Steven Friedman, who heads the Center for Policy Studies in Johannesburg, says seven years after the death of apartheid, people in South Africa still tend to vote along racial and ethnic lines. "I think what people tend to forget politics in this country is very much about identity, about who people are rather than yesterday's economic policy or whatever and you throw together groups with very different backgrounds, identities, etc., and it is very much like oil and water," he said.
The Democratic Party's largest single support base is English-speaking whites. Most support for the NNP comes from South Africa's two Afrikaans-speaking communities - white Afrikaners and the mixed-race, or colored, community.
Mr. van Schalkwyk accuses Mr. Leon of sidelining not just him, but his party's non-white members, who, he says, don't feel adequately represented by the governing African National Congress. "Let us put it quite bluntly, and put it on the table. The black majority has used their democratic right in governing the country," said Marthinus van Schalkwyk. "The ANC is the vehicle for that. The white and the colored communities are excluded. They are becoming [more] alienated by the day. They feel that this is not their country. What the DP has done is they have reduced the voice of the opposition to simply an angry white voice."
The Democratic Alliance, which is led by Mr. Leon, has been trying to attract more black voters in the townships and rural areas. Support for the party has grown among former ANC backers, who have become disillusioned with the ruling party.

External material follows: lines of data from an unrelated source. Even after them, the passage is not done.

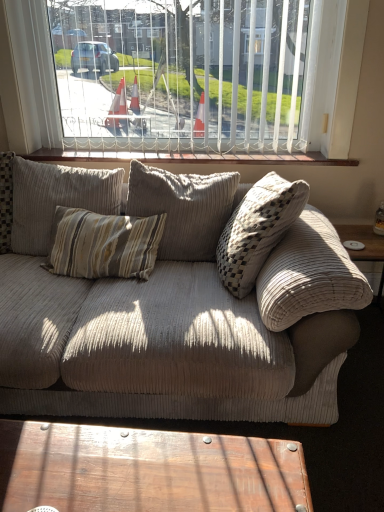
Question: In which direction should I rotate to look at beige corduroy pillow at center, which ranks as the first pillow in left-to-right order?

Choices:
 (A) left
 (B) right

Answer: (A)

Question: Is beige corduroy pillow at center, marked as the 2th pillow in a right-to-left arrangement, at the left side of beige corduroy couch at center?

Choices:
 (A) no
 (B) yes

Answer: (B)

Question: Considering the relative sizes of beige corduroy pillow at center, marked as the 2th pillow in a right-to-left arrangement, and beige corduroy couch at center in the image provided, is beige corduroy pillow at center, marked as the 2th pillow in a right-to-left arrangement, taller than beige corduroy couch at center?

Choices:
 (A) yes
 (B) no

Answer: (B)

Question: Does beige corduroy pillow at center, which ranks as the first pillow in left-to-right order, have a lesser height compared to beige corduroy couch at center?

Choices:
 (A) yes
 (B) no

Answer: (A)

Question: Is beige corduroy pillow at center, marked as the 2th pillow in a right-to-left arrangement, located outside beige corduroy couch at center?

Choices:
 (A) yes
 (B) no

Answer: (B)

Question: Can you see beige corduroy pillow at center, marked as the 2th pillow in a right-to-left arrangement, touching beige corduroy couch at center?

Choices:
 (A) yes
 (B) no

Answer: (B)

Question: Considering the relative sizes of beige corduroy pillow at center, which ranks as the first pillow in left-to-right order, and beige corduroy couch at center in the image provided, is beige corduroy pillow at center, which ranks as the first pillow in left-to-right order, thinner than beige corduroy couch at center?

Choices:
 (A) yes
 (B) no

Answer: (A)

Question: Is beige corduroy couch at center facing towards wooden polished coffee table at lower center?

Choices:
 (A) yes
 (B) no

Answer: (A)

Question: Is beige corduroy couch at center at the right side of wooden polished coffee table at lower center?

Choices:
 (A) yes
 (B) no

Answer: (B)

Question: Is the surface of beige corduroy couch at center in direct contact with wooden polished coffee table at lower center?

Choices:
 (A) no
 (B) yes

Answer: (A)

Question: Considering the relative sizes of beige corduroy couch at center and wooden polished coffee table at lower center in the image provided, is beige corduroy couch at center wider than wooden polished coffee table at lower center?

Choices:
 (A) yes
 (B) no

Answer: (A)

Question: Does beige corduroy couch at center have a lesser width compared to wooden polished coffee table at lower center?

Choices:
 (A) yes
 (B) no

Answer: (B)

Question: From a real-world perspective, does beige corduroy couch at center sit lower than wooden polished coffee table at lower center?

Choices:
 (A) no
 (B) yes

Answer: (A)

Question: Is wooden polished coffee table at lower center wider than corduroy pillow at center, marked as the 2th pillow in a left-to-right arrangement?

Choices:
 (A) no
 (B) yes

Answer: (A)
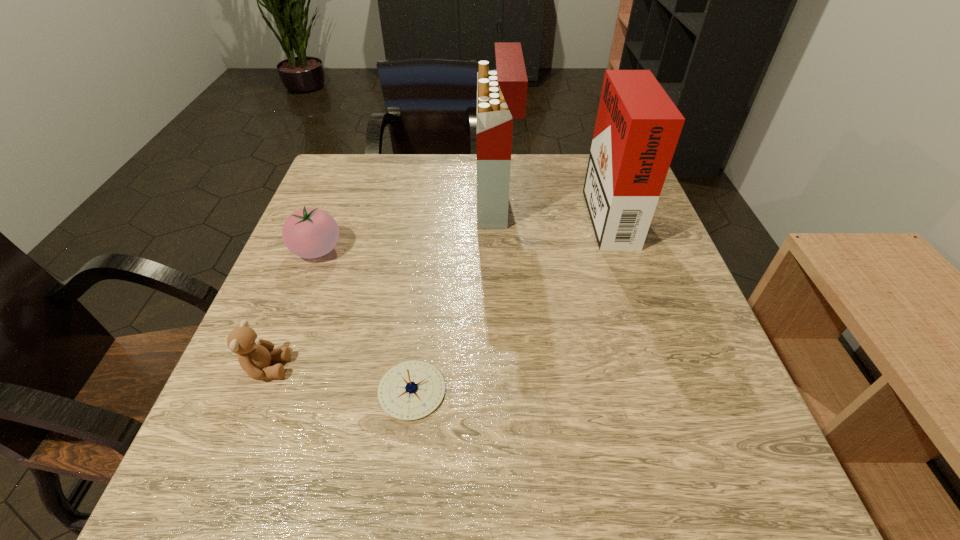
Where is `vacant space at the near edge`? vacant space at the near edge is located at coordinates click(357, 477).

In the image, there is a desktop. Where is `free space at the left edge`? This screenshot has width=960, height=540. free space at the left edge is located at coordinates (312, 206).

In the image, there is a desktop. Where is `free space at the right edge`? The image size is (960, 540). free space at the right edge is located at coordinates (640, 284).

In the image, there is a desktop. Where is `vacant space at the far left corner`? vacant space at the far left corner is located at coordinates (363, 189).

In the image, there is a desktop. Where is `vacant space at the near right corner`? vacant space at the near right corner is located at coordinates (687, 487).

Find the location of a particular element. free space that is in between the second object from right to left and the rightmost object is located at coordinates (552, 207).

At what (x,y) coordinates should I click in order to perform the action: click on free area in between the rightmost object and the teddy bear. Please return your answer as a coordinate pair (x, y). The height and width of the screenshot is (540, 960). Looking at the image, I should click on (437, 290).

Find the location of a particular element. free space between the compass and the right cigarette case is located at coordinates (510, 301).

Identify the location of unoccupied area between the rightmost object and the teddy bear. [x=437, y=290].

At what (x,y) coordinates should I click in order to perform the action: click on free space between the tomato and the teddy bear. Please return your answer as a coordinate pair (x, y). Looking at the image, I should click on (292, 309).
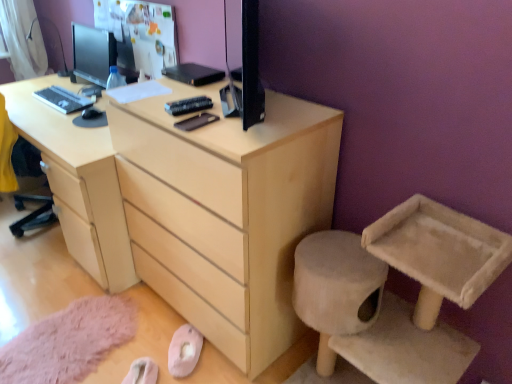
Where is `free spot in front of matte black keyboard at left`? The width and height of the screenshot is (512, 384). free spot in front of matte black keyboard at left is located at coordinates (42, 107).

But the Democratic Alliance remains a fairly minor force in national politics. It does, however, rule the Western Cape province and the city of Cape Town, where the colored community is the largest single voting group.

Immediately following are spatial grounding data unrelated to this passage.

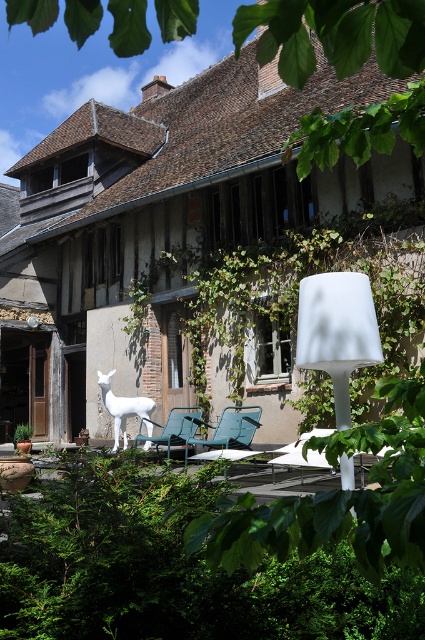
Measure the distance between green leafy bush at lower left and white matte lamp at center.

green leafy bush at lower left is 34.03 inches from white matte lamp at center.

Between green leafy bush at lower left and white matte lamp at center, which one has less height?

Standing shorter between the two is green leafy bush at lower left.

Measure the distance between point (78, 525) and camera.

They are 10.41 feet apart.

The image size is (425, 640). I want to click on green leafy bush at lower left, so pos(172,566).

Does green leafy bush at lower left have a larger size compared to metallic blue chair at center?

Yes, green leafy bush at lower left is bigger than metallic blue chair at center.

At what (x,y) coordinates should I click in order to perform the action: click on green leafy bush at lower left. Please return your answer as a coordinate pair (x, y). This screenshot has width=425, height=640. Looking at the image, I should click on (172, 566).

Between white glossy statue at center and metallic blue chair at center, which one appears on the left side from the viewer's perspective?

white glossy statue at center

Between point (147, 422) and point (139, 426), which one is positioned in front?

Point (147, 422)

Find the location of a particular element. The height and width of the screenshot is (640, 425). white glossy statue at center is located at coordinates (124, 408).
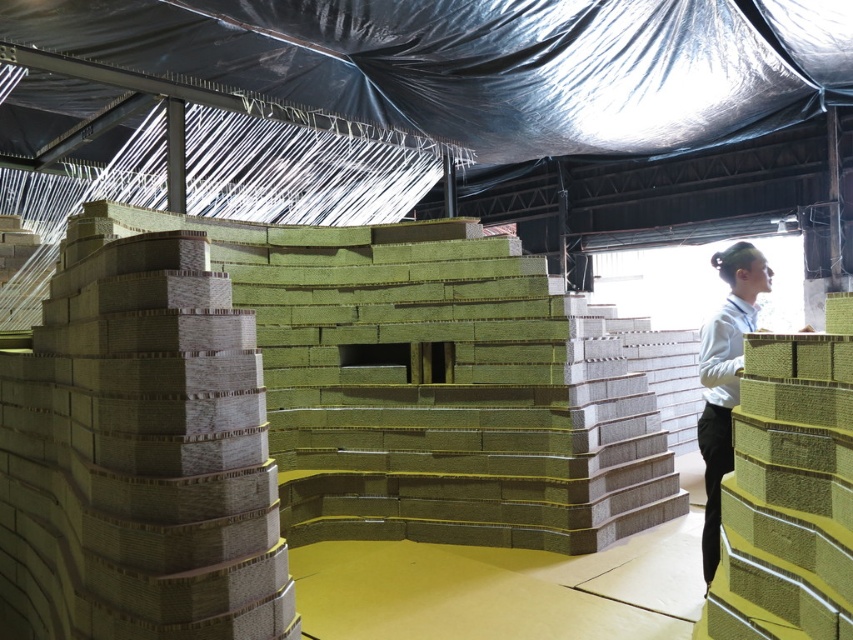
Question: Which object is closer to the camera taking this photo?

Choices:
 (A) matte cardboard stack at left
 (B) matte olive-green cardboard at right

Answer: (A)

Question: Is matte cardboard stack at left bigger than matte olive-green cardboard at right?

Choices:
 (A) no
 (B) yes

Answer: (B)

Question: Is matte cardboard stack at left thinner than matte olive-green cardboard at right?

Choices:
 (A) no
 (B) yes

Answer: (A)

Question: Which object appears closest to the camera in this image?

Choices:
 (A) matte cardboard stack at left
 (B) matte olive-green cardboard at right

Answer: (A)

Question: Observing the image, what is the correct spatial positioning of matte cardboard stack at left in reference to matte olive-green cardboard at right?

Choices:
 (A) right
 (B) left

Answer: (B)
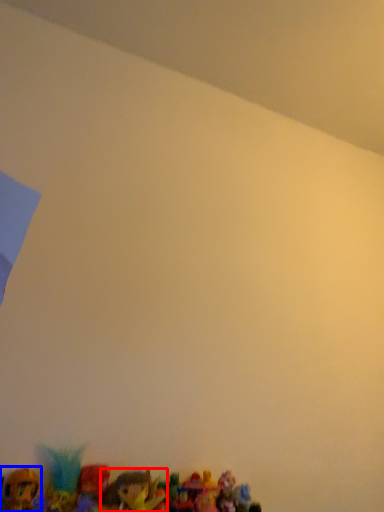
Question: Which object is closer to the camera taking this photo, toy (highlighted by a red box) or toy (highlighted by a blue box)?

Choices:
 (A) toy
 (B) toy

Answer: (A)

The question now is what happens to that province? Public support is believed to be evenly divided between the NNP and the ANC, with neither party having enough support to rule on its own.
The answer may be a coalition government between the ANC and the NNP. Mr. van Schalkwyk has openly said he would like to enter into some kind of agreement with his former rivals.

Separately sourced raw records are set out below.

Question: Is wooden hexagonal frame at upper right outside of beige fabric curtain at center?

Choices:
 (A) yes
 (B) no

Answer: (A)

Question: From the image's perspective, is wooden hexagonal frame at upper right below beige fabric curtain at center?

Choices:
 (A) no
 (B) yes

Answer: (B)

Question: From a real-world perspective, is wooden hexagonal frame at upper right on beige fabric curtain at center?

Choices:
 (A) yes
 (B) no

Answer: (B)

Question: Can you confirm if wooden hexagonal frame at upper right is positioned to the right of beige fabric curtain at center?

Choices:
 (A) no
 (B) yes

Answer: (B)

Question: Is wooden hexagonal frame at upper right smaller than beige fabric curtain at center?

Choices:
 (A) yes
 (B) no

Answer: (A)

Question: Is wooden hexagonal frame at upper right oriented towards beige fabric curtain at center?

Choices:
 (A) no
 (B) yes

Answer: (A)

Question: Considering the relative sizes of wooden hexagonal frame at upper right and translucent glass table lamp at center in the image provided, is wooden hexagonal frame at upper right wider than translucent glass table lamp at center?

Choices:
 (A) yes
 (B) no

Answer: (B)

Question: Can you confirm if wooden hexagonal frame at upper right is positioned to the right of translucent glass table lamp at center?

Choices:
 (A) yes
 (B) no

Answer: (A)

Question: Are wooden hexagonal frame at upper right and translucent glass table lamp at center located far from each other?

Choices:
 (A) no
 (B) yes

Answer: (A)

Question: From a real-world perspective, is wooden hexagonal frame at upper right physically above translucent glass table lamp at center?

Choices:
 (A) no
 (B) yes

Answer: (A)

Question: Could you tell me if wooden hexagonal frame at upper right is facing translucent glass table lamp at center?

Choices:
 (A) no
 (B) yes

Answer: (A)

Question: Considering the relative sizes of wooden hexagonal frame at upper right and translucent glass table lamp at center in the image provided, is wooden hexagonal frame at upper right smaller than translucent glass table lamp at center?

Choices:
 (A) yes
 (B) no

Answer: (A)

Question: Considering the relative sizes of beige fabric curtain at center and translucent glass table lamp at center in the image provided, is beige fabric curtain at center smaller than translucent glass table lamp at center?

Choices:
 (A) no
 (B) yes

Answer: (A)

The leader of the ANC in the Western Cape, Ibrahim Rasool, is a little more circumspect. He spoke to South African state radio. "The ANC needs to weigh up the pros and cons of any relationship to fill the political vacuum that exists," he said. "And I think that we would want to take our time and not rush into a marriage, because the DA's death was the result of rushing into a desperate marriage between the DP and the NNP."
The marriage looks set to go ahead, though. The ANC says it plans to pass legislation that will allow elected officials to cross party lines, without losing their jobs. That means anybody elected under the DA banner will be able to leave the group with the NNP.
Mr. Friedman of the Center for Policy Studies believes the ANC will join some sort of alliance with the New National Party in the Western Cape. But he says that coalition would likely be a product of political expediency rather than ideology.
He says there are likely to be many in the ANC who are wary of working with the New National Party because of its past. But there are others, he says, who resent the Democratic Party - and Mr. Leon in particular - even more.
Mr. Friedman believes the split in the DA is not as catastrophic for opposition politics as local media have been portraying it. He says, when voters go to the polls, they will still have the same basic choice on the ballots. "Perhaps the only setback for multi-partyism is that you won't have an entirely opposition-controlled province," he said. "That is a setback. I think one must be honest about that. Obviously, if you have opposition parties with the power base of a province under their control, that does act as a check and balance."
Mr. Friedman believes this is the gradual extinction of the New National Party. He says if there is an alliance, the ANC will probably gradually swallow its partner.
Deep in his heart, Mr. van Schalkwyk may believe that too. He has admitted the future of South Africa's opposition is likely to come from the left of the ANC, not the right.